Hess changed her plea from “not guilty” to “guilty” in front of U.S. Magistrate Judge Gordon Gallagher in Grand Junction, Colorado, Reuters reported.

The report stated that Hess admitted to defrauding at least a dozen families using her human body parts business, Donor Services. She ran Donor Services out of the same building as her Montrose, Colorado, funeral home and sold the family members’ body parts without permission, according to Reuters.

Prosecutors said Hess charged the deceased’s family up to $1,000 to cremate their family members without ever completing the service, the report stated. (RELATED: REPORT: Couple Sues Boston Hospital For Allegedly Misplacing Remains Of Lost Infant)

Court records show that Hess, through Donor Services, harvested arms, legs, heads, and even spinal cords and sold them for surgical training and purposes, Reuters reported.

Instead of the cremated remains of their family members, many relatives were given ashes from common bins mixed with the ashes of different cadavers, with one family receiving a container filled with concrete mix, the report stated.

“Meeting with hospice on the 4th … opening the floodgates of donors,” Hess wrote to a potential body-part buyer in 2014, according to the outlet. “They have four or five deaths a day. Get ready!!!! … How about a deal on full embalmed spines … $950?”
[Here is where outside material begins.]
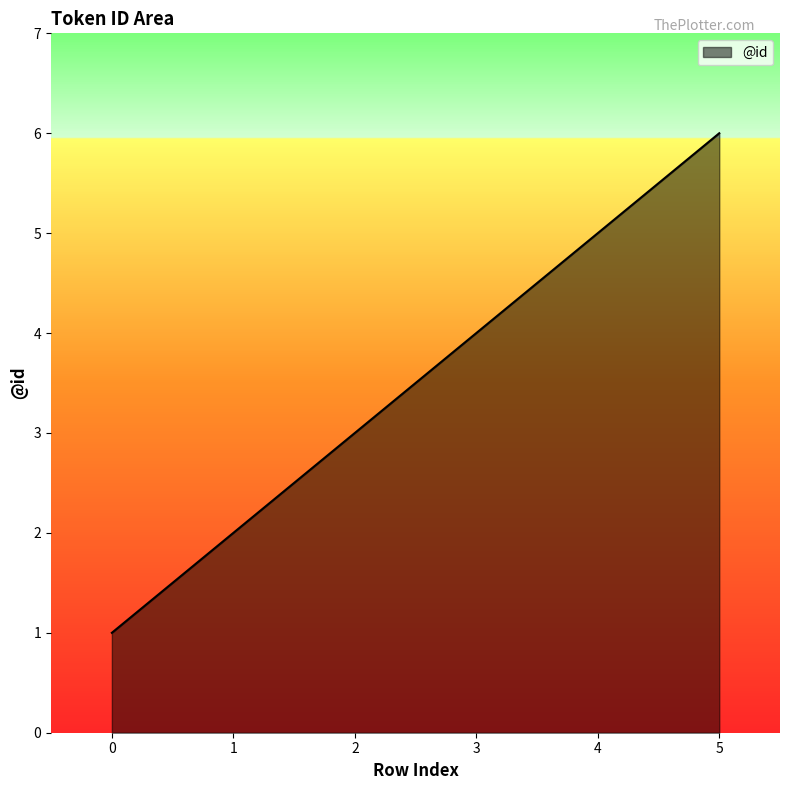

Reading right to left, list all the values displayed in this chart.

5=6	4=5	3=4	2=3	1=2	0=1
Hess’s mother, Shirley Koch, has also been charged in connection with the scheme to sell human body parts without permission and plans to change her plea to “guilty” at her July 12 hearing, according to the Denver Post.
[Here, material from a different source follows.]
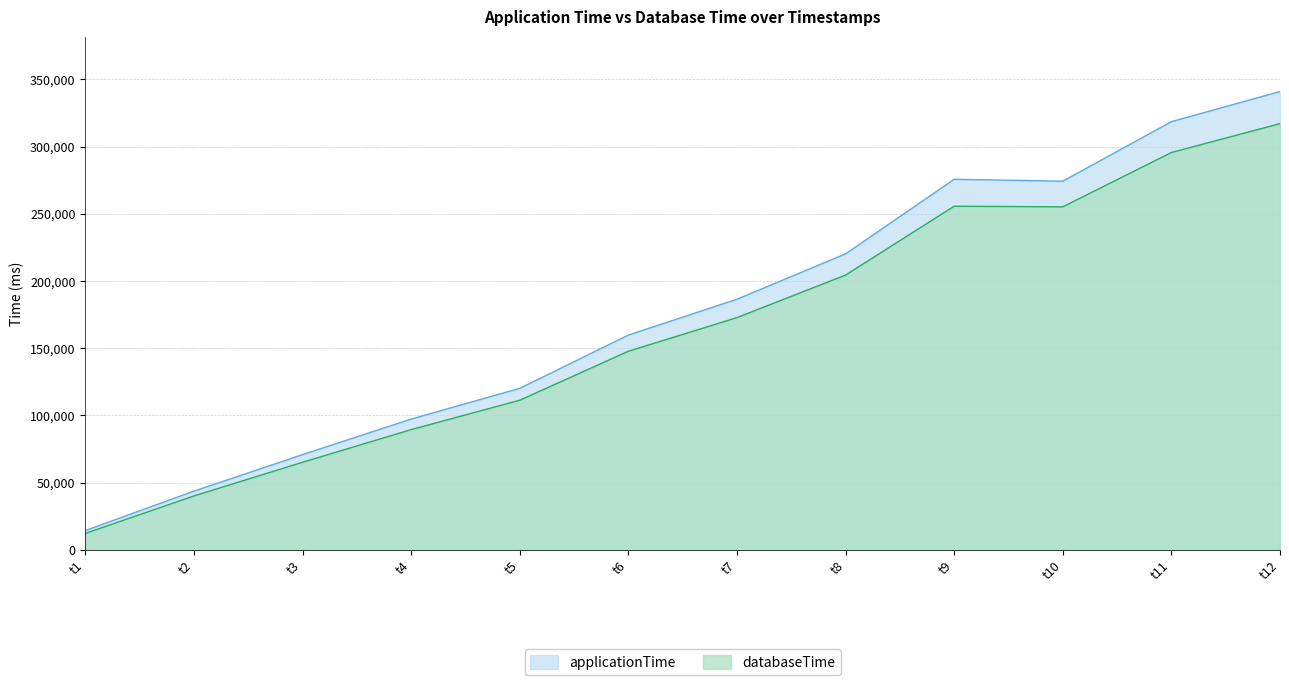

True or false: databaseTime and applicationTime intersect in this chart.

False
A former employee of Hess’, Kari Escher, told Reuters in 2018 that she witnessed Koch remove the gold fillings of the deceased’s teeth and use the money to pay for a trip to Disneyland.

Hess is scheduled for sentencing in January 2023, with the prosecution recommending the former Colorado funeral home owner receive 12 to 15 years in prison for her crime, the outlet reported.